**Directive:** The line that holds "de demurrage em" marks the start. Return it and each following line through the end of the data, unchanged.

━━ Supplied records ━━

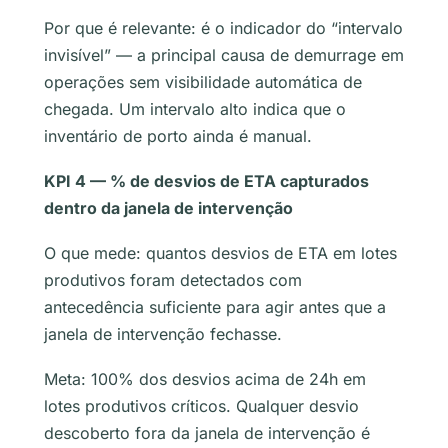
Por que é relevante: é o indicador do “intervalo
invisível” — a principal causa de demurrage em
operações sem visibilidade automática de
chegada. Um intervalo alto indica que o
inventário de porto ainda é manual.
KPI 4 — % de desvios de ETA capturados
dentro da janela de intervenção
O que mede: quantos desvios de ETA em lotes
produtivos foram detectados com
antecedência suficiente para agir antes que a
janela de intervenção fechasse.
Meta: 100% dos desvios acima de 24h em
lotes produtivos críticos. Qualquer desvio
descoberto fora da janela de intervenção é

━━━

**Response:**
invisível” — a principal causa de demurrage em
operações sem visibilidade automática de
chegada. Um intervalo alto indica que o
inventário de porto ainda é manual.
KPI 4 — % de desvios de ETA capturados
dentro da janela de intervenção
O que mede: quantos desvios de ETA em lotes
produtivos foram detectados com
antecedência suficiente para agir antes que a
janela de intervenção fechasse.
Meta: 100% dos desvios acima de 24h em
lotes produtivos críticos. Qualquer desvio
descoberto fora da janela de intervenção é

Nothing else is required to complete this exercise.